Le Crédit Agricole a déclaré sa créance à la procédure collective de la société le 30 mars 2015.
Cette déclaration constitue une demande en justice au sens de l’article 2241 du code. Elle est donc interruptive de prescription de la demande en paiement du créancier à l’égard de la caution, celle-ci se prolongeant jusqu’à la clôture de la procédure collective.
Il résulte des dispositions de l’article 2240 du code civil que le délai de prescription peut être interrompu en cas de reconnaissance par le débiteur du droit de celui contre lequel il prescrivait. Ainsi, le paiement, même partiel, vaut reconnaissance de dette et interrompt le délai de prescription dès lors que ce paiement intervient avant l’expiration de ce même délai.
Mme [S] a effectué un paiement partiel en date du 12 octobre 2021, soit un mois avant l’expiration du délai de prescription. De fait, le délai pour agir contre elle a été interrompu et a de nouveau couru jusqu’au 12 octobre 2026.
Il en résulte que la créance n’était pas prescrite lorsque, le 9 février 2024, la société MCS et Associés a assigné Mme [S] en paiement.
La société MCS est en revanche prescrite en son action contre M. [N] pour ne l’avoir assigné que le 30 août 2022, soit plus de cinq années après la clôture de la procédure collective.
Le jugement sera infirmé en ce qu’il a déclaré l’action formée contre Mme [S] prescrite. Il sera confirmé pour ce qui concerne M. [N].
Sur les condamnations à paiement :
Mme [S] fait valoir que la production du seul décompte en date du 20 juin 2022 ne lui permettrait pas de vérifier le montant de la dette eu égard aux échéances déjà réglées par la société débitrice.
Néanmoins, le Fonds Commun produit devant la cour la déclaration de créance effectuée par le Crédit Agricole le 30 mars 2015 ainsi que les pièces justificatives de la créance, contrat de prêt, contrat de cautionnement.

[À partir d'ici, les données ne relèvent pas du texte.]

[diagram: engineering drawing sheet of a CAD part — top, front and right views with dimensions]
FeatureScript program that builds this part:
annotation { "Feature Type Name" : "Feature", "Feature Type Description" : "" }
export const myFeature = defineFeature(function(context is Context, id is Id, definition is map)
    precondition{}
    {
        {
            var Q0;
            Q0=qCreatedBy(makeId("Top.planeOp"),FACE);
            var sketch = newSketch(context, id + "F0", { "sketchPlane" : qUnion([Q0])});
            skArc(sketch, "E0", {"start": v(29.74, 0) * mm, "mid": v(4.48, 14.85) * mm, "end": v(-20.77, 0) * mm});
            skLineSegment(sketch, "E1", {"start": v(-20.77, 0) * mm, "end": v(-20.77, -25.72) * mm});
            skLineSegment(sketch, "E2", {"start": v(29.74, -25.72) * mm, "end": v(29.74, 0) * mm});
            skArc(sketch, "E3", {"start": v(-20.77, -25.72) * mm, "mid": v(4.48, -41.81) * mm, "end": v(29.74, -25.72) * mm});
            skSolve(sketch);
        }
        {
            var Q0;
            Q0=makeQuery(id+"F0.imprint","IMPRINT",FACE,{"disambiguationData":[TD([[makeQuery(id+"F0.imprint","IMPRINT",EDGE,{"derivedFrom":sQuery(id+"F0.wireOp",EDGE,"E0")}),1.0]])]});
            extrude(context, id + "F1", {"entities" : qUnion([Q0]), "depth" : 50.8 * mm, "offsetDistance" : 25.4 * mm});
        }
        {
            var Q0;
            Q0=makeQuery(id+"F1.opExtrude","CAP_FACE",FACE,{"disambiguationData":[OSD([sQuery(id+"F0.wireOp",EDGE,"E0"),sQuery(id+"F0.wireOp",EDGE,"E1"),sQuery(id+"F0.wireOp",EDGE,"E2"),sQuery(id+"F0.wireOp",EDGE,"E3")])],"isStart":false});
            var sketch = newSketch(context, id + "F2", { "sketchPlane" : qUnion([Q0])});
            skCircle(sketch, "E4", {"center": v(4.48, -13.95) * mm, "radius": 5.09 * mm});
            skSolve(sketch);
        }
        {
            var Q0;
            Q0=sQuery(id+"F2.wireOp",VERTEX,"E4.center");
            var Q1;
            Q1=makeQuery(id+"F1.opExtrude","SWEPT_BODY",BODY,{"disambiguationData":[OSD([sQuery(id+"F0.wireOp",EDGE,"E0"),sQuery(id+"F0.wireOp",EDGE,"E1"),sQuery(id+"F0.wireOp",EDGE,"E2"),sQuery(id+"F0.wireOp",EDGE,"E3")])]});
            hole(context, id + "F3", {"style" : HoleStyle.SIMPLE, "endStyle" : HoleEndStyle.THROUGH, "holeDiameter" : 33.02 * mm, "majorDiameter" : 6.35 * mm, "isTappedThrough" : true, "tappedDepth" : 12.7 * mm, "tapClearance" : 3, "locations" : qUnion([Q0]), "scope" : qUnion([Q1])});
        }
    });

La déclaration de créance fait état d’un montant de 12.022,57 euros, identique à celui présent dans le décompte du 20 juin 2022. Mme [S] ne justifie pas de l’existence de paiements dont il n’aurait pas été pris compte.
Il apparaît que le Fonds Commun justifie de sa créance en son principe et son montant.

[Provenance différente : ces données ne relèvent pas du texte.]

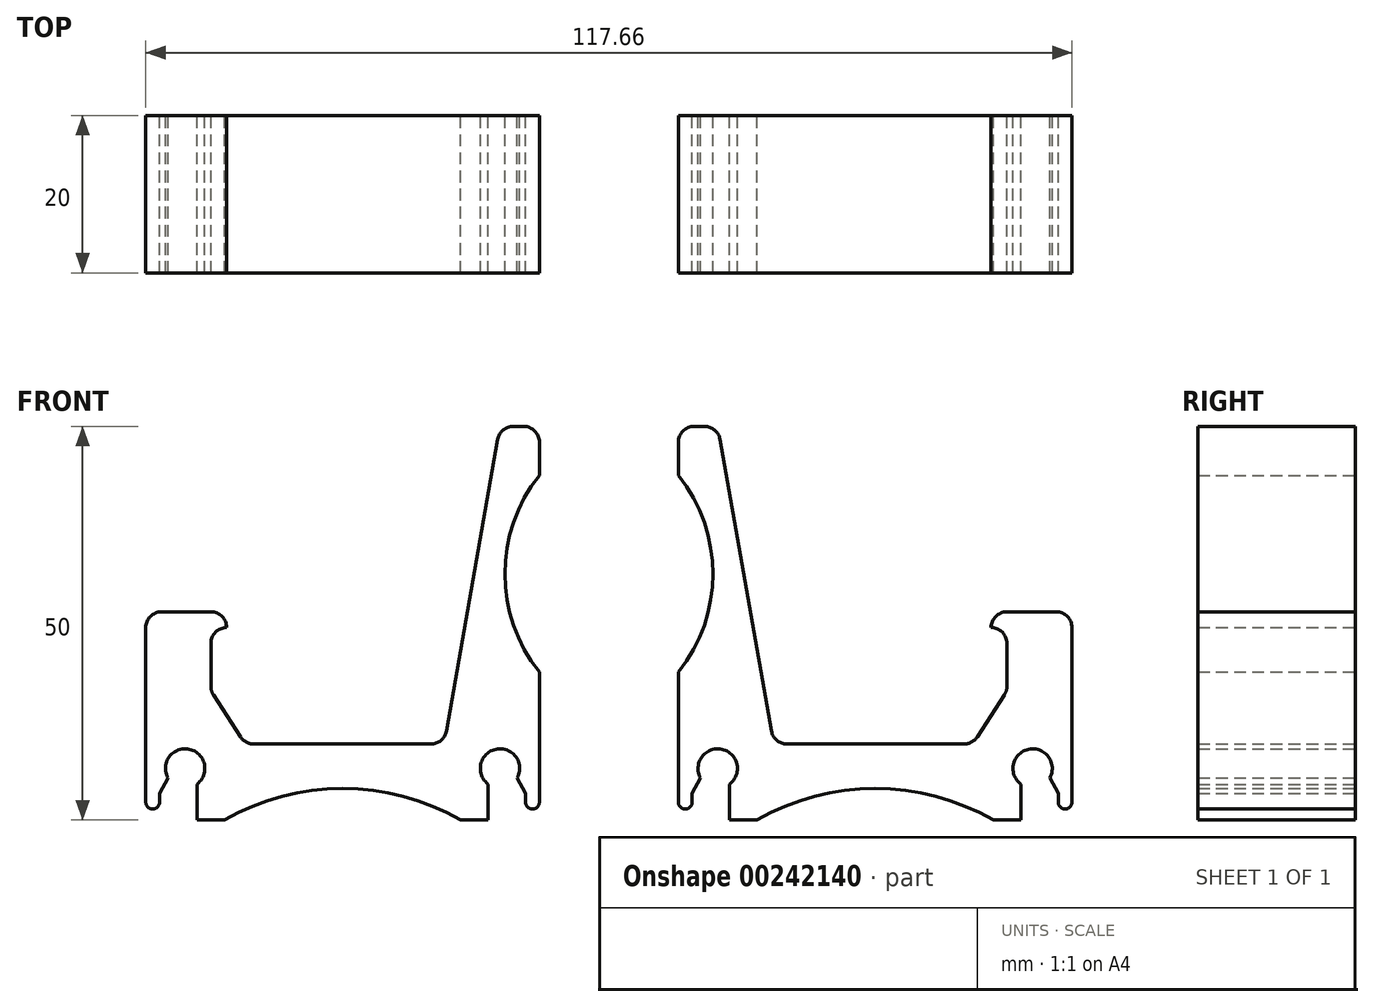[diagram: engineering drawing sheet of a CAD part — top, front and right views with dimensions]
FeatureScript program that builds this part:
annotation { "Feature Type Name" : "Feature", "Feature Type Description" : "" }
export const myFeature = defineFeature(function(context is Context, id is Id, definition is map)
    precondition{}
    {
        {
            var Q0;
            Q0=qCreatedBy(makeId("Front.planeOp"),FACE);
            var sketch = newSketch(context, id + "F0", { "sketchPlane" : qUnion([Q0])});
            skLineSegment(sketch, "E0", {"start": v(-40.32, 16.8) * mm, "end": v(-46.6, 16.8) * mm});
            skLineSegment(sketch, "E1", {"start": v(-48.6, 14.8) * mm, "end": v(-48.6, -7.38) * mm});
            skLineSegment(sketch, "E2", {"start": v(-45.1, -9.65) * mm, "end": v(-38.6, -9.65) * mm});
            skArc(sketch, "E3", {"start": v(-42.1, -5.1) * mm, "mid": v(-43.6, -0.6) * mm, "end": v(-45.1, -5.1) * mm});
            skPoint(sketch, "E3.centerSnap0", {"position": v(-43.6, -9.65) * mm});
            skPoint(sketch, "E4", {"position": v(-43.6, -5.6) * mm});
            skLineSegment(sketch, "E5", {"start": v(-45.1, -5.1) * mm, "end": v(-45.1, -9.65) * mm});
            skLineSegment(sketch, "E6", {"start": v(-42.1, -5.1) * mm, "end": v(-42.1, -9.65) * mm});
            skLineSegment(sketch, "E7", {"start": v(-45.1, -9.65) * mm, "end": v(-42.1, -9.65) * mm});
            skLineSegment(sketch, "E8", {"start": v(-8.6, -9.65) * mm, "end": v(-2.1, -9.65) * mm});
            skLineSegment(sketch, "E9", {"start": v(1.4, -7.65) * mm, "end": v(1.4, -5.02) * mm});
            skLineSegment(sketch, "E10", {"start": v(-0.6, 40.35) * mm, "end": v(-1.92, 40.35) * mm});
            skLineSegment(sketch, "E11", {"start": v(-12.39, 0) * mm, "end": v(-34.88, 0) * mm});
            skLineSegment(sketch, "E12", {"start": v(-38.32, 14.8) * mm, "end": v(-38.32, 14.8) * mm});
            skLineSegment(sketch, "E13", {"start": v(-36.56, 0.91) * mm, "end": v(-40, 6.22) * mm});
            skLineSegment(sketch, "E14", {"start": v(-40.32, 7.3) * mm, "end": v(-40.32, 12.8) * mm});
            skLineSegment(sketch, "E15", {"start": v(-3.89, 38.7) * mm, "end": v(-10.42, 1.65) * mm});
            skPoint(sketch, "E16.orphan", {"position": v(-2.69, 0) * mm});
            skLineSegment(sketch, "E17", {"start": v(-48.6, -3.1) * mm, "end": v(-46.1, -3.1) * mm, "construction": true});
            skLineSegment(sketch, "E18", {"start": v(1.4, -5.02) * mm, "end": v(-23.6, -5.02) * mm, "construction": true});
            skArc(sketch, "E19.MirrorCS", {"start": v(-5.1, -5.1) * mm, "mid": v(-3.6, -0.6) * mm, "end": v(-2.1, -5.1) * mm});
            skLineSegment(sketch, "E20.MirrorCS", {"start": v(-5.1, -5.1) * mm, "end": v(-5.1, -9.65) * mm});
            skLineSegment(sketch, "E21.MirrorCS", {"start": v(-2.1, -5.1) * mm, "end": v(-2.1, -9.65) * mm});
            skLineSegment(sketch, "E22.MirrorCS", {"start": v(-2.1, -9.65) * mm, "end": v(-5.1, -9.65) * mm});
            skPoint(sketch, "E23.visualSharp", {"position": v(-3.6, 40.35) * mm});
            skArc(sketch, "E23.filletArc", {"start": v(-1.92, 40.35) * mm, "mid": v(-3.2, 39.88) * mm, "end": v(-3.89, 38.7) * mm});
            skPoint(sketch, "E24.visualSharp", {"position": v(1.4, 40.35) * mm});
            skArc(sketch, "E24.filletArc", {"start": v(1.4, 38.35) * mm, "mid": v(0.82, 39.76) * mm, "end": v(-0.6, 40.35) * mm});
            skPoint(sketch, "E25.visualSharp", {"position": v(-38.32, 16.8) * mm});
            skArc(sketch, "E25.filletArc", {"start": v(-38.32, 14.8) * mm, "mid": v(-38.91, 16.21) * mm, "end": v(-40.32, 16.8) * mm});
            skArc(sketch, "E26.filletArc", {"start": v(-38.32, 14.8) * mm, "mid": v(-39.74, 14.21) * mm, "end": v(-40.32, 12.8) * mm});
            skPoint(sketch, "E27.visualSharp", {"position": v(-40.32, 6.71) * mm});
            skArc(sketch, "E27.filletArc", {"start": v(-40.32, 7.3) * mm, "mid": v(-40.24, 6.74) * mm, "end": v(-40, 6.22) * mm});
            skPoint(sketch, "E28.visualSharp", {"position": v(-48.6, 16.8) * mm});
            skArc(sketch, "E28.filletArc", {"start": v(-46.6, 16.8) * mm, "mid": v(-48.01, 16.21) * mm, "end": v(-48.6, 14.8) * mm});
            skPoint(sketch, "E29.visualSharp", {"position": v(-10.71, 0) * mm});
            skArc(sketch, "E29.filletArc", {"start": v(-12.39, 0) * mm, "mid": v(-11.1, 0.47) * mm, "end": v(-10.42, 1.65) * mm});
            skPoint(sketch, "E30.visualSharp", {"position": v(-35.97, 0) * mm});
            skArc(sketch, "E30.filletArc", {"start": v(-36.56, 0.91) * mm, "mid": v(-35.84, 0.24) * mm, "end": v(-34.88, 0) * mm});
            skPoint(sketch, "E31.visualSharp", {"position": v(-48.6, -9.65) * mm});
            skPoint(sketch, "E32.visualSharp", {"position": v(1.4, -9.65) * mm});
            skLineSegment(sketch, "E33", {"start": v(10.23, 41.43) * mm, "end": v(10.23, -9.58) * mm, "construction": true});
            skLineSegment(sketch, "E34.MirrorCS", {"start": v(58.79, 14.8) * mm, "end": v(58.79, 14.8) * mm});
            skArc(sketch, "E35.MirrorCS", {"start": v(60.79, 7.3) * mm, "mid": v(60.7, 6.74) * mm, "end": v(60.46, 6.22) * mm});
            skArc(sketch, "E36.MirrorCS", {"start": v(57.02, 0.91) * mm, "mid": v(56.3, 0.24) * mm, "end": v(55.35, 0) * mm});
            skArc(sketch, "E37.MirrorCS", {"start": v(58.79, 14.8) * mm, "mid": v(60.2, 14.21) * mm, "end": v(60.79, 12.8) * mm});
            skLineSegment(sketch, "E38.MirrorCS", {"start": v(21.06, 40.35) * mm, "end": v(22.38, 40.35) * mm});
            skLineSegment(sketch, "E39.MirrorCS", {"start": v(65.56, -9.65) * mm, "end": v(62.56, -9.65) * mm});
            skArc(sketch, "E40.MirrorCS", {"start": v(67.06, 16.8) * mm, "mid": v(68.47, 16.21) * mm, "end": v(69.06, 14.8) * mm});
            skArc(sketch, "E41.MirrorCS", {"start": v(19.06, 38.35) * mm, "mid": v(19.64, 39.76) * mm, "end": v(21.06, 40.35) * mm});
            skArc(sketch, "E42.MirrorCS", {"start": v(22.38, 40.35) * mm, "mid": v(23.67, 39.88) * mm, "end": v(24.35, 38.7) * mm});
            skArc(sketch, "E43.MirrorCS", {"start": v(58.79, 14.8) * mm, "mid": v(59.37, 16.21) * mm, "end": v(60.79, 16.8) * mm});
            skArc(sketch, "E44.MirrorCS", {"start": v(32.85, 0) * mm, "mid": v(31.57, 0.47) * mm, "end": v(30.88, 1.65) * mm});
            skLineSegment(sketch, "E45.MirrorCS", {"start": v(24.35, 38.7) * mm, "end": v(30.88, 1.65) * mm});
            skPoint(sketch, "E46.MirrorP", {"position": v(64.06, -3.1) * mm});
            skArc(sketch, "E47.MirrorCS", {"start": v(62.56, -5.1) * mm, "mid": v(64.06, -0.6) * mm, "end": v(65.56, -5.1) * mm});
            skLineSegment(sketch, "E48.MirrorCS", {"start": v(25.56, -5.1) * mm, "end": v(25.56, -9.65) * mm});
            skLineSegment(sketch, "E49.MirrorCS", {"start": v(32.85, 0) * mm, "end": v(55.35, 0) * mm});
            skLineSegment(sketch, "E50.MirrorCS", {"start": v(60.79, 16.8) * mm, "end": v(67.06, 16.8) * mm});
            skPoint(sketch, "E51.MirrorP", {"position": v(23.15, 0) * mm});
            skPoint(sketch, "E52.MirrorP", {"position": v(64.06, -9.65) * mm});
            skArc(sketch, "E53.MirrorCS", {"start": v(25.56, -5.1) * mm, "mid": v(24.06, -0.6) * mm, "end": v(22.56, -5.1) * mm});
            skLineSegment(sketch, "E54.MirrorCS", {"start": v(69.06, -3.1) * mm, "end": v(64.06, -3.1) * mm, "construction": true});
            skPoint(sketch, "E55.MirrorP", {"position": v(31.17, 0) * mm});
            skLineSegment(sketch, "E56.MirrorCS", {"start": v(67.06, -9.65) * mm, "end": v(59.06, -9.65) * mm});
            skPoint(sketch, "E57.MirrorP", {"position": v(69.06, -9.65) * mm});
            skLineSegment(sketch, "E58.MirrorCS", {"start": v(57.02, 0.91) * mm, "end": v(60.46, 6.22) * mm});
            skLineSegment(sketch, "E59.MirrorCS", {"start": v(65.56, -5.1) * mm, "end": v(65.56, -9.65) * mm});
            skLineSegment(sketch, "E60.MirrorCS", {"start": v(19.06, -5.02) * mm, "end": v(44.06, -5.02) * mm, "construction": true});
            skLineSegment(sketch, "E61.MirrorCS", {"start": v(44.06, -5.02) * mm, "end": v(44.06, 0) * mm, "construction": true});
            skLineSegment(sketch, "E62.MirrorCS", {"start": v(22.56, -5.1) * mm, "end": v(22.56, -9.65) * mm});
            skLineSegment(sketch, "E63.MirrorCS", {"start": v(69.06, 14.8) * mm, "end": v(69.06, -7.65) * mm});
            skLineSegment(sketch, "E64.MirrorCS", {"start": v(22.56, -9.65) * mm, "end": v(25.56, -9.65) * mm});
            skPoint(sketch, "E65.MirrorP", {"position": v(64.06, -5.6) * mm});
            skPoint(sketch, "E66.MirrorP", {"position": v(58.79, 16.8) * mm});
            skLineSegment(sketch, "E67.MirrorCS", {"start": v(19.06, -7.65) * mm, "end": v(19.06, 9.13) * mm});
            skPoint(sketch, "E68.MirrorP", {"position": v(60.79, 6.71) * mm});
            skPoint(sketch, "E69.MirrorP", {"position": v(19.06, 40.35) * mm});
            skPoint(sketch, "E70.MirrorP", {"position": v(69.06, 16.8) * mm});
            skPoint(sketch, "E71.MirrorP", {"position": v(19.06, -9.65) * mm});
            skLineSegment(sketch, "E72.MirrorCS", {"start": v(29.06, -9.65) * mm, "end": v(21.06, -9.65) * mm});
            skPoint(sketch, "E73.MirrorP", {"position": v(56.43, 0) * mm});
            skLineSegment(sketch, "E74.MirrorCS", {"start": v(62.56, -5.1) * mm, "end": v(62.56, -9.65) * mm});
            skPoint(sketch, "E75.MirrorP", {"position": v(24.06, 40.35) * mm});
            skLineSegment(sketch, "E76.MirrorCS", {"start": v(60.79, 7.3) * mm, "end": v(60.79, 12.8) * mm});
            skLineSegment(sketch, "E77.trimOffspring", {"start": v(19.06, 34.13) * mm, "end": v(19.06, 38.35) * mm});
            skLineSegment(sketch, "E78.trimOffspring", {"start": v(1.4, 34.13) * mm, "end": v(1.4, 38.35) * mm});
            skLineSegment(sketch, "E79", {"start": v(1.4, 9.13) * mm, "end": v(1.4, -5.02) * mm});
            skArc(sketch, "E80", {"start": v(19.06, 9.13) * mm, "mid": v(23.45, 21.63) * mm, "end": v(19.06, 34.13) * mm});
            skArc(sketch, "E81.MirrorCS", {"start": v(1.4, 9.13) * mm, "mid": v(-2.98, 21.63) * mm, "end": v(1.4, 34.13) * mm});
            skArc(sketch, "E82", {"start": v(59.06, -9.65) * mm, "mid": v(44.06, -5.63) * mm, "end": v(29.06, -9.65) * mm});
            skArc(sketch, "E83.MirrorCS", {"start": v(-38.6, -9.65) * mm, "mid": v(-23.6, -5.63) * mm, "end": v(-8.6, -9.65) * mm});
            skPoint(sketch, "E84.orphan", {"position": v(-46.6, -9.65) * mm});
            skPoint(sketch, "E85.orphan", {"position": v(-48.6, -7.65) * mm});
            skPoint(sketch, "E86.end.orphan", {"position": v(-23.6, 0) * mm});
            skLineSegment(sketch, "E87", {"start": v(-23.6, -9.5) * mm, "end": v(-23.6, 4.88) * mm, "construction": true});
            skPoint(sketch, "E88.orphan", {"position": v(-0.6, -9.65) * mm});
            skPoint(sketch, "E89", {"position": v(-45.1, -7.38) * mm});
            skPoint(sketch, "E90", {"position": v(-45.1, -6.24) * mm});
            skPoint(sketch, "E91", {"position": v(-45.1, -8.51) * mm});
            skLineSegment(sketch, "E92", {"start": v(-46.85, -6.24) * mm, "end": v(-46.85, -7.38) * mm});
            skArc(sketch, "E93", {"start": v(-48.6, -7.38) * mm, "mid": v(-47.72, -8.25) * mm, "end": v(-46.85, -7.38) * mm});
            skPoint(sketch, "E94.end.orphan", {"position": v(-48.6, -6.24) * mm});
            skLineSegment(sketch, "E95", {"start": v(-46.1, -3.1) * mm, "end": v(-45.1, -3.1) * mm});
            skLineSegment(sketch, "E96", {"start": v(-45.78, -4.33) * mm, "end": v(-46.85, -6.24) * mm});
            skLineSegment(sketch, "E97.trimOffspring", {"start": v(-45.1, -3.1) * mm, "end": v(-43.6, -3.1) * mm, "construction": true});
            skLineSegment(sketch, "E98.MirrorCS", {"start": v(-1.41, -4.33) * mm, "end": v(-0.35, -6.24) * mm});
            skLineSegment(sketch, "E99.MirrorCS", {"start": v(-0.35, -6.24) * mm, "end": v(-0.35, -7.38) * mm});
            skArc(sketch, "E100.MirrorCS", {"start": v(1.4, -7.38) * mm, "mid": v(0.53, -8.25) * mm, "end": v(-0.35, -7.38) * mm});
            skPoint(sketch, "E101.orphan", {"position": v(-2.1, -7.38) * mm});
            skPoint(sketch, "E102.MirrorCS.start.orphan", {"position": v(1.4, -7.38) * mm});
            skPoint(sketch, "E103.MirrorCS.end.orphan", {"position": v(22.56, -7.38) * mm});
            skPoint(sketch, "E103.MirrorCS.start.orphan", {"position": v(19.06, -7.38) * mm});
            skArc(sketch, "E104.MirrorCS", {"start": v(19.06, -7.38) * mm, "mid": v(19.93, -8.25) * mm, "end": v(20.8, -7.38) * mm});
            skLineSegment(sketch, "E105.MirrorCS", {"start": v(20.8, -6.24) * mm, "end": v(20.8, -7.38) * mm});
            skLineSegment(sketch, "E106.MirrorCS", {"start": v(21.88, -4.33) * mm, "end": v(20.8, -6.24) * mm});
            skLineSegment(sketch, "E107.MirrorCS", {"start": v(66.24, -4.33) * mm, "end": v(67.3, -6.24) * mm});
            skArc(sketch, "E108.MirrorCS", {"start": v(69.06, -7.38) * mm, "mid": v(68.18, -8.25) * mm, "end": v(67.3, -7.38) * mm});
            skLineSegment(sketch, "E109.MirrorCS", {"start": v(67.3, -6.24) * mm, "end": v(67.3, -7.38) * mm});
            skPoint(sketch, "E110.orphan", {"position": v(65.56, -7.38) * mm});
            skPoint(sketch, "E111.MirrorCS.start.orphan", {"position": v(69.06, -7.38) * mm});
            skSolve(sketch);
        }
        {
            var Q0;
            Q0=makeQuery(id+"F0.imprint","IMPRINT",FACE,{"disambiguationData":[TD([[makeQuery(id+"F0.imprint","IMPRINT",EDGE,{"derivedFrom":sQuery(id+"F0.wireOp",EDGE,"E0")}),1.0]])]});
            var Q1;
            Q1=makeQuery(id+"F0.imprint","IMPRINT",FACE,{"disambiguationData":[TD([[makeQuery(id+"F0.imprint","IMPRINT",EDGE,{"derivedFrom":sQuery(id+"F0.wireOp",EDGE,"E34.MirrorCS")}),-1.0]])]});
            extrude(context, id + "F1", {"entities" : qUnion([Q0, Q1]), "depth" : 20 * mm});
        }
    });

Mme [S] sera condamnée à lui payer cette somme avec intérêt au taux légal à compter du 31 mars 2015, date de la première mise en demeure.

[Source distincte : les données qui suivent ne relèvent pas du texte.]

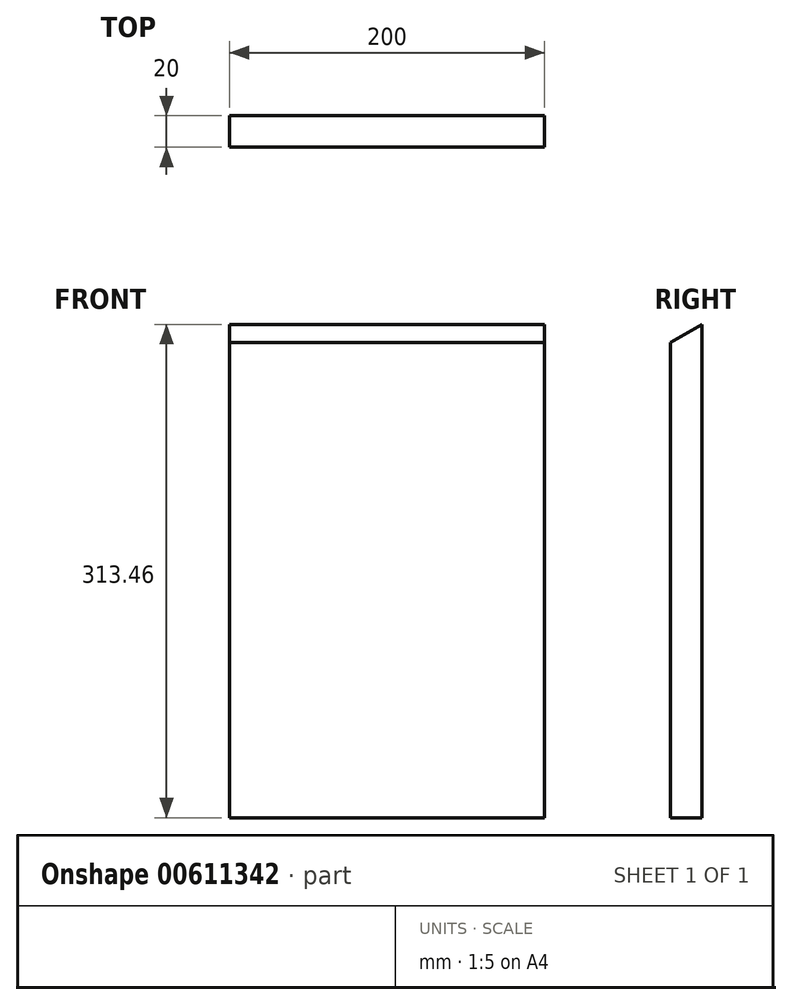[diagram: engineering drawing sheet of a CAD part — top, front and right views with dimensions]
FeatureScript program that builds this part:
annotation { "Feature Type Name" : "Feature", "Feature Type Description" : "" }
export const myFeature = defineFeature(function(context is Context, id is Id, definition is map)
    precondition{}
    {
        {
            var Q0;
            Q0=qCreatedBy(makeId("Front.planeOp"),FACE);
            var sketch = newSketch(context, id + "F0", { "sketchPlane" : qUnion([Q0])});
            skLineSegment(sketch, "E0.bottom", {"start": v(-100, 156.73) * mm, "end": v(100, 156.73) * mm});
            skLineSegment(sketch, "E0.top", {"start": v(-100, -156.73) * mm, "end": v(100, -156.73) * mm});
            skLineSegment(sketch, "E0.left", {"start": v(-100, 156.73) * mm, "end": v(-100, -156.73) * mm});
            skLineSegment(sketch, "E0.right", {"start": v(100, 156.73) * mm, "end": v(100, -156.73) * mm});
            skPoint(sketch, "E0.middle", {"position": v(0, 0) * mm});
            skSolve(sketch);
        }
        {
            var Q0;
            Q0=makeQuery(id+"F0.imprint","IMPRINT",FACE,{"disambiguationData":[TD([[makeQuery(id+"F0.imprint","IMPRINT",EDGE,{"derivedFrom":sQuery(id+"F0.wireOp",EDGE,"E0.bottom")}),-1.0]])]});
            extrude(context, id + "F1", {"entities" : qUnion([Q0]), "depth" : 20 * mm, "offsetDistance" : 25 * mm});
        }
        {
            var Q0;
            Q0=makeQuery(id+"F1.opExtrude","SWEPT_FACE",FACE,{"disambiguationData":[OSD([sQuery(id+"F0.wireOp",EDGE,"E0.left")])]});
            var sketch = newSketch(context, id + "F2", { "sketchPlane" : qUnion([Q0])});
            skLineSegment(sketch, "E1", {"start": v(0, 156.73) * mm, "end": v(20, 145.18) * mm});
            skLineSegment(sketch, "E2", {"start": v(20, 145.18) * mm, "end": v(20, 145.18) * mm});
            skLineSegment(sketch, "E3", {"start": v(20, 156.73) * mm, "end": v(20, 156.73) * mm});
            skLineSegment(sketch, "E4", {"start": v(20, 156.73) * mm, "end": v(0, 156.73) * mm});
            skLineSegment(sketch, "E5", {"start": v(20, 145.18) * mm, "end": v(20, 156.73) * mm});
            skSolve(sketch);
        }
        {
            var Q0;
            Q0=makeQuery(id+"F2.imprint","IMPRINT",FACE,{"disambiguationData":[TD([[makeQuery(id+"F2.imprint","IMPRINT",EDGE,{"derivedFrom":sQuery(id+"F2.wireOp",EDGE,"E1")}),1.0]])]});
            extrude(context, id + "F3", {"entities" : qUnion([Q0]), "operationType" : NewBodyOperationType.REMOVE, "endBound" : BoundingType.THROUGH_ALL, "oppositeDirection" : true, "depth" : 25 * mm, "offsetDistance" : 25 * mm});
        }
    });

Sur les délais de paiement :
Mme [S] a déjà, de fait, bénéficié d’importants délais de paiement. Il n’y a pas lieu de lui en accorder de nouveaux.
Sur les frais et dépens :
Il y a lieu de condamner Mme [S], partie succombante, aux dépens de première instance et d’appel engagés à son profit ou à son égard et de rejeter les demandes formées au titre de l’article 700 du code de procédure civile.
PAR CES MOTIFS,
La cour :
— Infirme le jugement en ce qu’il a :
— Dit et jugé l’action de la société MCS et Associés formée contre Mme [S] irrecevable, comme étant prescrite,
— Condamné la société MCS et Associés aux dépens de l’instance engagés contre Mme [S],
— Confirme le jugement pour le surplus,
Statuant à nouveau et y ajoutant :
— Reçoit le Fonds Commun de titrisation Absus, ayant pour société de gestion la société IQ EQ Management, en son intervention,
— Condamne Mme [S] à payer au Fonds Commun de titrisation Absus, ayant pour société de gestion la société IQ EQ Management, venant aux droits de la société MCS et Associés, venant elle-même aux droits de la société Caisse régionale de Crédit Agricole mutuel du Morbihan , la somme de 12.022,57 euros au titre du cautionnement du 23 mars 2012 attaché au prêt professionnel n°00044578783, avec intérêt au taux légal à compter du 31 mars 2015,
— Rejette les demandes plus amples ou contraires des parties,
— Condamne Mme [S] aux dépens de première instance et d’appel engagés par elle ou à son encontre.